Logically, I need to have the treatment and my work appears to be supportive about it. From expecting to have 2 days worth of Hospital appointments this year (2 flexi peek and pokes) plus a day for tests, I now have the prospect of 24 days worth of BCGs, 10 to 20 days for operations and "normal" recovery, 2 days for pre-assessments and 2 days for consultation off work. That could mean that this year I would end up taking almost 2 months off work and I've almost had the whole of this month off with the fallout of the last operation and the colds and infection that followed afterwards!
That is what I mean by affecting my year. I was planning on doing a lot of things that I couldn't do last year but dates of treatments and operations etc will now all need to be factored in so it makes for an uncertain life. I suppose I could refuse certain days or get the Hospital to avoid certain things but it all has to fit around my treatments and I don't know when they will start now and hence what the knock on is going to be. I've accepted certain appointments now that will probably have to be cancelled too. It is just the fact that you can't plan and that your time is fragmented and a BCG treatment over three weeks seriously messes things up. For example it takes two days out of each week for three weeks. Generally they are Mondays and Tuesdays and sometime, if you are feeling bad a Wednesday too. Travelling isn't easy straight afterwards and you need to time and plan getting to and from work carefully.

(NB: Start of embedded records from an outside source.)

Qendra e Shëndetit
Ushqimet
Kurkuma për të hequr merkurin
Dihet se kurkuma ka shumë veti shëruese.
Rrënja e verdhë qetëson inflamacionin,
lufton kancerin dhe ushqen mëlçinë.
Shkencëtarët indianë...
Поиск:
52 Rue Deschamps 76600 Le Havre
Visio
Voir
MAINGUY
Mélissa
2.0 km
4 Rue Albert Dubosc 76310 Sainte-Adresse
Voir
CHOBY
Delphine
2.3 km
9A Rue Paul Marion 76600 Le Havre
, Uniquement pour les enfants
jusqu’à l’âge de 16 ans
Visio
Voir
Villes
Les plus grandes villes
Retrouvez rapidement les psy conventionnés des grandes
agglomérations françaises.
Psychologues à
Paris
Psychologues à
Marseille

Additionally, after 12 weeks you are meant to have your biopsies and yet it can be 10 or 14 weeks it depends on their timetable.

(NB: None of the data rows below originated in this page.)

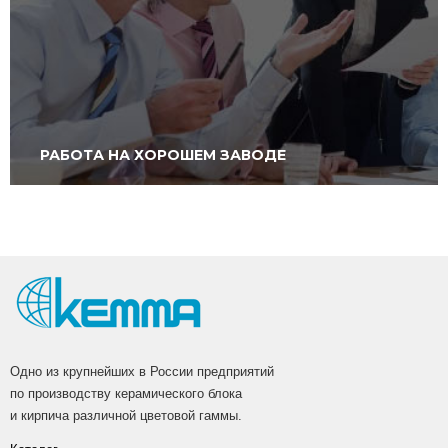
РАБОТА НА ХОРОШЕМ ЗАВОДЕ
Одно из крупнейших в России предприятий
по производству керамического блока
и кирпича различной цветовой гаммы.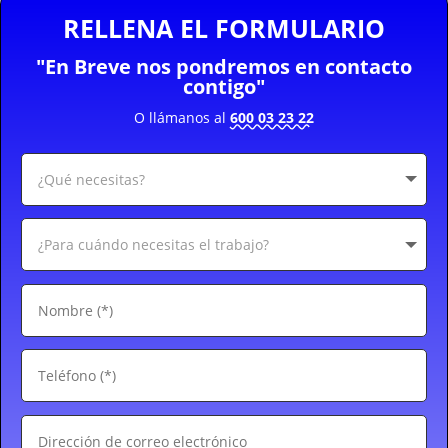
RELLENA EL FORMULARIO
"En Breve nos pondremos en contacto
contigo"
O llámanos al
600 03 23 22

So - that is really what tends to mess up people like me who are planners - it becomes uncertain and the side effects are uncertain and trying to organise anything is a bit of a hit and miss affair. Having always been one for keeping appointments and keeping to time, having milestone dates and targets and hitting them to suddenly not meet those dates and to have this much uncertainty and doubt is difficult to contend with. If I were totally disorganised it would all be so much better as it would appear normal.
I've done enough reflecting for one night and had quite enough of today. It is one of those days where you just can't quite believe what has happened to you. tomorrow, in the light, it may all appear so much clearer.